A croquer

« Sur les roses », Luc Blanvillain : piquante chute

Simon Crubel végète dans la médiathèque vieillissante dont il a la responsabilité. Guère d’entrain à animer ce centre culturel décati, peu de succès à interpréter des contes au jeune public qu’il terrorise de ses effets de voix ratés… Les fidèles du lieu lui pardonnent d’être asocial : Michel, l’étrange colosse érudit, colonise littéralement la salle d’étude pour ponctuer, à point nommé, chaque situation d’une référence bien sentie ; Joëlle, accro aux nouveautés, hante plusieurs fois par jour les rayonnages de la médiathèque ; quant à Odile la bénévole, elle est une aide à la fois précieuse et discrète.

« Il subsistait en ce monde si peu d’espoir, si peu de paix, si peu d’innocence. Il aurait eu mauvaise grâce à chasser ses amis de son édénique jardinet.

Aucun n’est dupe de ce qui anime, presque chaque jour, Simon : le passage de la belle Adèle, professeur de lettres de son état, et de son fils Antoine. Éperdu d’amour pour elle, inadapté aux convenances sociales en telle situation, il ne sait comment se comporter face à elle.

« Autrui l’encombrait. Il avait partagé quelques vies, déjà, mais n’était jamais parvenu à l’harmonie que ses rêves, détruits, incessamment, représentaient. » (p.63)

Adèle n’est pas aveugle et elle a bien compris que le responsable de la médiathèque était transi d’amour. Mais elle, elle soupire après son amour envolé : le beau Charles l’a trompée, et depuis deux ans elle hante le divan du Dr Meyer de cette rupture dont elle ne se remet pas.

Aussi, dans cet étonnant roman de Luc Blanvillain, chaque personnage semble aspirer à quelque chose ou quelqu’un qu’il ne pourrait avoir. Une quête littéralement épineuse, faite d’espoirs et de désillusions.

« Il pressentait, lui, qu’être aimé d’Adèle susciterait l’immédiate éclosion d’univers spécifiques, singuliers, idéaux, qui n’attendaient que d’advenir et se manifestaient pour l’heure et depuis toujours en son âme par un entrelacs de fulgurances sensuelles, de réverbérations, d’intuitions, d’impalpables réminiscences. » (p.124)

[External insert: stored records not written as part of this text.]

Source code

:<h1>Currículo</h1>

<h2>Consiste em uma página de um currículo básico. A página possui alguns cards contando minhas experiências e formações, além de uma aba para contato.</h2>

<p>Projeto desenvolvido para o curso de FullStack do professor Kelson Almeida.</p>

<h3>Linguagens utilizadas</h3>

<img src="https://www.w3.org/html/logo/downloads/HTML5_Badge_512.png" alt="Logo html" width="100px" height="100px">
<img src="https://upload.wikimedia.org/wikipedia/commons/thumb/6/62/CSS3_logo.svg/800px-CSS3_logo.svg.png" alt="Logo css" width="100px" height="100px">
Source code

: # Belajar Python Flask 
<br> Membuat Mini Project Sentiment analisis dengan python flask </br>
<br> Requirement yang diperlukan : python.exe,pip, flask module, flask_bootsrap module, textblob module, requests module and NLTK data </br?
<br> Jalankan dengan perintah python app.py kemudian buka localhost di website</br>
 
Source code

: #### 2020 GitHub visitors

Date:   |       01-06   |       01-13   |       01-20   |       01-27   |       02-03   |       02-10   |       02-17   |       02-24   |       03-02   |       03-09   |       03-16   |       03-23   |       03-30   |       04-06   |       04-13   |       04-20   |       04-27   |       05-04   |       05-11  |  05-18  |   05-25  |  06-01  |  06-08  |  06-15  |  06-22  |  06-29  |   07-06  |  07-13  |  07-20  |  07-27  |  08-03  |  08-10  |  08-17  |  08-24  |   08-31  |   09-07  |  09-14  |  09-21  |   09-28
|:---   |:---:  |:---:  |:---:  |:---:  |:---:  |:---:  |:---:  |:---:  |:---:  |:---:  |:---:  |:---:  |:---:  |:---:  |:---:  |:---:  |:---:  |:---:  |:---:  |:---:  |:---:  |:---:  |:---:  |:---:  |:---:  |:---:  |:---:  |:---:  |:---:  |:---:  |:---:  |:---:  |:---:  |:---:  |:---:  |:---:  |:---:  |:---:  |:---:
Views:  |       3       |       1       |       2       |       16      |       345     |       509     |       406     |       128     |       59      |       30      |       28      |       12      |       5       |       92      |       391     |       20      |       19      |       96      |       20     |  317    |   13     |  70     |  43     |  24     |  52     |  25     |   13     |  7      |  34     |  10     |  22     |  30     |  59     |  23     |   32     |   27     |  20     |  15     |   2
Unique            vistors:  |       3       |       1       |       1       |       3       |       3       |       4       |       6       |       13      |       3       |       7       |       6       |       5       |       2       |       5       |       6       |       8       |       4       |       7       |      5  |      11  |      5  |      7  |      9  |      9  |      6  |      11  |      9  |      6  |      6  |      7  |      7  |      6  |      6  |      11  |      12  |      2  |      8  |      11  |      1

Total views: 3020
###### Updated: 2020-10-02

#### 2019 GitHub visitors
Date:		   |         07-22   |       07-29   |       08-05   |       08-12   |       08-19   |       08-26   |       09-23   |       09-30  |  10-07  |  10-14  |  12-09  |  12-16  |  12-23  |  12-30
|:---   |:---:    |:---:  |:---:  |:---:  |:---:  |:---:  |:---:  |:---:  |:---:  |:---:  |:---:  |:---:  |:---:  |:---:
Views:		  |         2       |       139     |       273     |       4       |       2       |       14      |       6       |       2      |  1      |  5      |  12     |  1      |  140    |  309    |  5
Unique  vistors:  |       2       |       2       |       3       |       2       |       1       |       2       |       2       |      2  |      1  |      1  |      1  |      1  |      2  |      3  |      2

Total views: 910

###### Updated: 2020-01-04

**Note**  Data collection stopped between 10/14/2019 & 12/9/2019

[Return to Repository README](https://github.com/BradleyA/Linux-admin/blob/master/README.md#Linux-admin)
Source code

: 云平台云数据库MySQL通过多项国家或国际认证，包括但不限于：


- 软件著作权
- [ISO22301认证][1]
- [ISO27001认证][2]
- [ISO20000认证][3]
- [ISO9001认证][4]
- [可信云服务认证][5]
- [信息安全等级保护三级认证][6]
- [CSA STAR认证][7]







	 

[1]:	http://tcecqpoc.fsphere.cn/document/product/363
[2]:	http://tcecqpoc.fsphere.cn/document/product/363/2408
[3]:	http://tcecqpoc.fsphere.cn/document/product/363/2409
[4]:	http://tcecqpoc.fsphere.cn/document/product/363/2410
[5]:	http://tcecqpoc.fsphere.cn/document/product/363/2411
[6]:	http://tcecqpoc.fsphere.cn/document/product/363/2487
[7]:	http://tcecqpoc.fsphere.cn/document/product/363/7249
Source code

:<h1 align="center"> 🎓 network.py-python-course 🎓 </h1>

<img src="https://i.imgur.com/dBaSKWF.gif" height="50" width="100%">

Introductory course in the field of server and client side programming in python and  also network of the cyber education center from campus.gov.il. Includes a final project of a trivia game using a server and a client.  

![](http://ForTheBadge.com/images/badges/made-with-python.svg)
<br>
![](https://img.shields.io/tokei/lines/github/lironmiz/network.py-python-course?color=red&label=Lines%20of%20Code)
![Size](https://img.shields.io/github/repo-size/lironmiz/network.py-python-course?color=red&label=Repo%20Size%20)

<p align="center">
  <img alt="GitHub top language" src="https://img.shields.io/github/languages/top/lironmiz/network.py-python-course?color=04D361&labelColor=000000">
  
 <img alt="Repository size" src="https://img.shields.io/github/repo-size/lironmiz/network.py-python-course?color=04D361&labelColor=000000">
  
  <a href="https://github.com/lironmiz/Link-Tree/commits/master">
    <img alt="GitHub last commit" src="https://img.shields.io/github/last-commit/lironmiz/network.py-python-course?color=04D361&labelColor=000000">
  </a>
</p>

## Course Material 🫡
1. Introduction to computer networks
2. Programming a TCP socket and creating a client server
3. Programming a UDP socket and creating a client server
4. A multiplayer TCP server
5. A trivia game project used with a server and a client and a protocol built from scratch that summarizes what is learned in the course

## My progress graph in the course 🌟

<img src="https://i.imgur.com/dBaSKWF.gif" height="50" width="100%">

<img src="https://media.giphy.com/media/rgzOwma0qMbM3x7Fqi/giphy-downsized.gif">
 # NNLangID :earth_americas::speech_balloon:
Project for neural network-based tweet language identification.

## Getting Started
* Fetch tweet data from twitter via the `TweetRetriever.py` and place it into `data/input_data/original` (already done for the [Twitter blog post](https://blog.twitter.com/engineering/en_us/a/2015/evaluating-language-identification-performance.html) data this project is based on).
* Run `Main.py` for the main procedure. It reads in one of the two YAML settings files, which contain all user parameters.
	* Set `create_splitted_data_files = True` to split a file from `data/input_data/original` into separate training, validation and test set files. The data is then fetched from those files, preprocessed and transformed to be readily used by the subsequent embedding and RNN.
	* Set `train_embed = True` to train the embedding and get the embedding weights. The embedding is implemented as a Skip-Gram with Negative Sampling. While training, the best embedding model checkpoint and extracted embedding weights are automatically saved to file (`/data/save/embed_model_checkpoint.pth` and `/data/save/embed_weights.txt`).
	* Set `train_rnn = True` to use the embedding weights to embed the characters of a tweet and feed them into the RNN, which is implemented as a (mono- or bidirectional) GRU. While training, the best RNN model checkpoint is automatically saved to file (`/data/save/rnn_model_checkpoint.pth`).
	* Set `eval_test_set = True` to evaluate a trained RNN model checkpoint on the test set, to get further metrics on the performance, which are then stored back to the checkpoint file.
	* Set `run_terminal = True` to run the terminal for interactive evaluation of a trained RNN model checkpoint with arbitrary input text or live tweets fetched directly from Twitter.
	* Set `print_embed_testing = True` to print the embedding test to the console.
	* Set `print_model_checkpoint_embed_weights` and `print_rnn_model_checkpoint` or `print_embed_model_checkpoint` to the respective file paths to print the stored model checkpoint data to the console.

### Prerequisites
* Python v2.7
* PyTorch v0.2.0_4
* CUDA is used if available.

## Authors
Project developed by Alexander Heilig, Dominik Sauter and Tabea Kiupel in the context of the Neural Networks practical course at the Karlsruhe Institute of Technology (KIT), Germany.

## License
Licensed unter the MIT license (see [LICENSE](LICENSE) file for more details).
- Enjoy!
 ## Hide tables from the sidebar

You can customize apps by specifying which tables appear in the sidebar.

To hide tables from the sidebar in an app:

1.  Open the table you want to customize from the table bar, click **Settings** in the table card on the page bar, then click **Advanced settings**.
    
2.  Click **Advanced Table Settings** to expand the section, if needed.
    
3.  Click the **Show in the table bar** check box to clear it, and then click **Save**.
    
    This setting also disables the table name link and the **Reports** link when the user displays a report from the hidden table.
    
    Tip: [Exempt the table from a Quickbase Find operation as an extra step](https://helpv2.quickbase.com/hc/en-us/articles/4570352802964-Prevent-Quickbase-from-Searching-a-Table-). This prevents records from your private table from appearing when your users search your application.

Lorsque le vol d’une rose dans le jardin d’Odile provoque un véritable séisme dans les vies de nos protagonistes, aussi improbable soit-il, les masques tombent et la vraie vie peut se jouer. Chaque personnage est amené à se rapprocher des autres pour que l’intrigue prenne vie et s’anime de la plus délicieuse des manières. Aussi, le récit alterne entre un pragmatisme désabusé et des envolées inespérées lorsque les fils relationnels tissent un nouveau maillage auquel on ne s’attendait pas. Si chute il y a, c’est peut-être dans les roses ; si amour il y a, le dire avec des roses ; si les ennuis et les fâcheux se profilent, les envoyer sur les roses. Une douce et tendre poésie métaphorique qui tend tout le roman d’une littérarité inédite (à laquelle on reprochera seulement des placements de virgule erronés et étonnants).


Sur les roses, Luc BLANVILLAIN, éditions QUIDAM, 2024, 280 pages, 20€.